Number of solutions for composite function

Question

If $f(x)=4x(1-x)$

The function is defined over $\Bbb{R}$.

Find the number of real solutions of $$f\circ f\circ f(x)=\frac x3.$$

Answer 1

Writing out the left hand side yields the polynomial $$f\circ f\circ f=-16384x^8+65536x^7-106496x^6+90112x^5-42240x^4+10752x^3-1344x^2+64x.$$ This is clearly divisible by $-64x$, and dividing this out leaves the remainder $$256x^7-1024x^6+1664x^5-1408x^4+660x^3-168x^2+21x-1.$$ The rational root test yields factors $x-1$ and $x-\frac{1}{2}$, the latter with multiplicity $2$. Dividing these out leaves $$64x^4+128x^3+48x^2-16x+1=(8x^2+8x-1)^2,$$ which has the two roots $\frac{1}{4}(2\pm\sqrt{2})$, each with multiplicity $2$. Note that both are in the interval $(0,1$).

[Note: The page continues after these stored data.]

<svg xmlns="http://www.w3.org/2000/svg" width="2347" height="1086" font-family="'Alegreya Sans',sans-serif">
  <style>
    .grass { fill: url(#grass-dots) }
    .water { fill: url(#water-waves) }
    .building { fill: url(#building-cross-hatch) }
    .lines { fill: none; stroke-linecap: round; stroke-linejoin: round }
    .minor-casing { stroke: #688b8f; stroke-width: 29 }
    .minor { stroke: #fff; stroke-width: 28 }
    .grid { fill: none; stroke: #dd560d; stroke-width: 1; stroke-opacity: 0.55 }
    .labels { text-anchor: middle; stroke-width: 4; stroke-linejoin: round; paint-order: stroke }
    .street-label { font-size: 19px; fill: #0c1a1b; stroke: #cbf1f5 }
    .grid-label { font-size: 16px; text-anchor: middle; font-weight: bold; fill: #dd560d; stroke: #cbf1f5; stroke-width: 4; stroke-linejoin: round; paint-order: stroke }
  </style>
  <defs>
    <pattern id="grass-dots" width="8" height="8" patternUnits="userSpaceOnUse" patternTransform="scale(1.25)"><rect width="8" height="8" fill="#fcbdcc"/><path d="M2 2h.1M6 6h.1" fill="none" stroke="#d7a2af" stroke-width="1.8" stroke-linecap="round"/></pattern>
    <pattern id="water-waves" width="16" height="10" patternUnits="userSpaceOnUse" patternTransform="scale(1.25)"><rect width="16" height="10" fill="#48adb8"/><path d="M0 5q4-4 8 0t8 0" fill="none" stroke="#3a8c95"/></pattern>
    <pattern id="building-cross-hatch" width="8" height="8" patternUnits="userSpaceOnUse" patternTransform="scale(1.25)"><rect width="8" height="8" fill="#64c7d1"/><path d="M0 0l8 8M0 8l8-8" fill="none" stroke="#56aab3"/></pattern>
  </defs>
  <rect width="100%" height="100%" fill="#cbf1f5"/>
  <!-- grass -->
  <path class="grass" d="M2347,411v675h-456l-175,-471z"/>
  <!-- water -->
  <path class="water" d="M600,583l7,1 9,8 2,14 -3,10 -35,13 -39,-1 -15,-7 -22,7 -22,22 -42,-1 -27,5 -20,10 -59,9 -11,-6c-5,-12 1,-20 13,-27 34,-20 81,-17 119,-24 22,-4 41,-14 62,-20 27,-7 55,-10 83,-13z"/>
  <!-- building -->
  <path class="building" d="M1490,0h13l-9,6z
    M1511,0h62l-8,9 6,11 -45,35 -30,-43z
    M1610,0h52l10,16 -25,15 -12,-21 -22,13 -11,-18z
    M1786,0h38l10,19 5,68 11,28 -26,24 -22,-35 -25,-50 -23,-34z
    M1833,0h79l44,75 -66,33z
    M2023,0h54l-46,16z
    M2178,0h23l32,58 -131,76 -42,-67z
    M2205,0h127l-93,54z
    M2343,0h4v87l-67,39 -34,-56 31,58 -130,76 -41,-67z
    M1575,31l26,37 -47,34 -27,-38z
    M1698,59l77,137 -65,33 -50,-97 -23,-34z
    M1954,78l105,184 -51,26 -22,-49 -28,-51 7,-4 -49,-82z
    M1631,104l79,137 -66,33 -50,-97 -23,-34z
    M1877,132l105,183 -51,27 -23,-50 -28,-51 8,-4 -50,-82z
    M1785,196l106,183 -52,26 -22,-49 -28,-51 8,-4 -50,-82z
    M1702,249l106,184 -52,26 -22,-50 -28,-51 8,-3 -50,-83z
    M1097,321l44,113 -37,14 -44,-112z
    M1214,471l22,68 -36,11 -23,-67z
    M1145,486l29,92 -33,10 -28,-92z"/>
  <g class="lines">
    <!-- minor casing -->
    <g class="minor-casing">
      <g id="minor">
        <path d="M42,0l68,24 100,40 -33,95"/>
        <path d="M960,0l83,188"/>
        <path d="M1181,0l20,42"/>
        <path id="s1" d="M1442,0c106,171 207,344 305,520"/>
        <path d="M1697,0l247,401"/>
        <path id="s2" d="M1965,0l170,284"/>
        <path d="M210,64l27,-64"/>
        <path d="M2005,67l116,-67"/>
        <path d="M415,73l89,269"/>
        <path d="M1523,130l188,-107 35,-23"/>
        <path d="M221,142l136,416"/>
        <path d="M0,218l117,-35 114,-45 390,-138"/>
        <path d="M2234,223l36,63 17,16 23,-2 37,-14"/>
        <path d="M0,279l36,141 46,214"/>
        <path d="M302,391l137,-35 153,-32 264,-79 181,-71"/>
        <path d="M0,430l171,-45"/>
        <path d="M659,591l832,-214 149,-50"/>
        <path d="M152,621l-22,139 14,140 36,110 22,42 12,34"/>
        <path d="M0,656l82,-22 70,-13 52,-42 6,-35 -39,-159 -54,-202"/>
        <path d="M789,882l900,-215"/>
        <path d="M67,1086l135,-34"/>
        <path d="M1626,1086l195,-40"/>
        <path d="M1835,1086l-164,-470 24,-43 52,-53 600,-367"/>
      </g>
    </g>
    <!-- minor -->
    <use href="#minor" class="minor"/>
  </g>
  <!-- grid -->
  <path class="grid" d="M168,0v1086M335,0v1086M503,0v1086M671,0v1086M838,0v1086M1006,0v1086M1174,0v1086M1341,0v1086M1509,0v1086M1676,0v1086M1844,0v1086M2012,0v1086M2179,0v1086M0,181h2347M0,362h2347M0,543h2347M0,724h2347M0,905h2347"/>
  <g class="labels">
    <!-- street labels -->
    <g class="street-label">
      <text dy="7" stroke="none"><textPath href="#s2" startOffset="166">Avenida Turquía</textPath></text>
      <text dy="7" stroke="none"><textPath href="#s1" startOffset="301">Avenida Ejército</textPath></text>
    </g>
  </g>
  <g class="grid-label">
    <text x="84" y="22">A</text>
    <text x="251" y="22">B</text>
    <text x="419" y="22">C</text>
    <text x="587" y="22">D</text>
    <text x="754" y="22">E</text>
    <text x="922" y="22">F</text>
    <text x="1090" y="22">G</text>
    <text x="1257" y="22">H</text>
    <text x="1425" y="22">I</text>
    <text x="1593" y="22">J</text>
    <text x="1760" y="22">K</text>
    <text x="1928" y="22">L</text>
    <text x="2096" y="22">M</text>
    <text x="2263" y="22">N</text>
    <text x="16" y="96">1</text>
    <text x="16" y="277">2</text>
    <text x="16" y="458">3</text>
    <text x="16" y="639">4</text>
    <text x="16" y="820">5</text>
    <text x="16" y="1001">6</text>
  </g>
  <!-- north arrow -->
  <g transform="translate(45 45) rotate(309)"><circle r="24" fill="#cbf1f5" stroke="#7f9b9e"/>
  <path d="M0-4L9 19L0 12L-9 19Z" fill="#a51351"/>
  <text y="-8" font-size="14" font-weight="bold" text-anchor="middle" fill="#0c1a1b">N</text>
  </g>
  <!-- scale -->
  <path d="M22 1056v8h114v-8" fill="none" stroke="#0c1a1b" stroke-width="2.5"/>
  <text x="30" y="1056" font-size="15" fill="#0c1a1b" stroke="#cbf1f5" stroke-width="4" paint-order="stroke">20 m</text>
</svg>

This shows that the function $(f\circ f\circ f)(x)$ on the reals equals $0$ precisely at these five points, and that it is tangent to the $x$-axis at the three zeros between $0$ and $1$. This allows you to sketch the graph of $(f\circ f\circ f)(x)$ on some interval containing $[0,1]$, and from this it should be clear how many solutions to $(f\circ f\circ f)(x)=\frac{x}{3}$ there are.

I leave it to you to find the heights of the peaks of $(f\circ f\circ f)(x)$ between its zeros.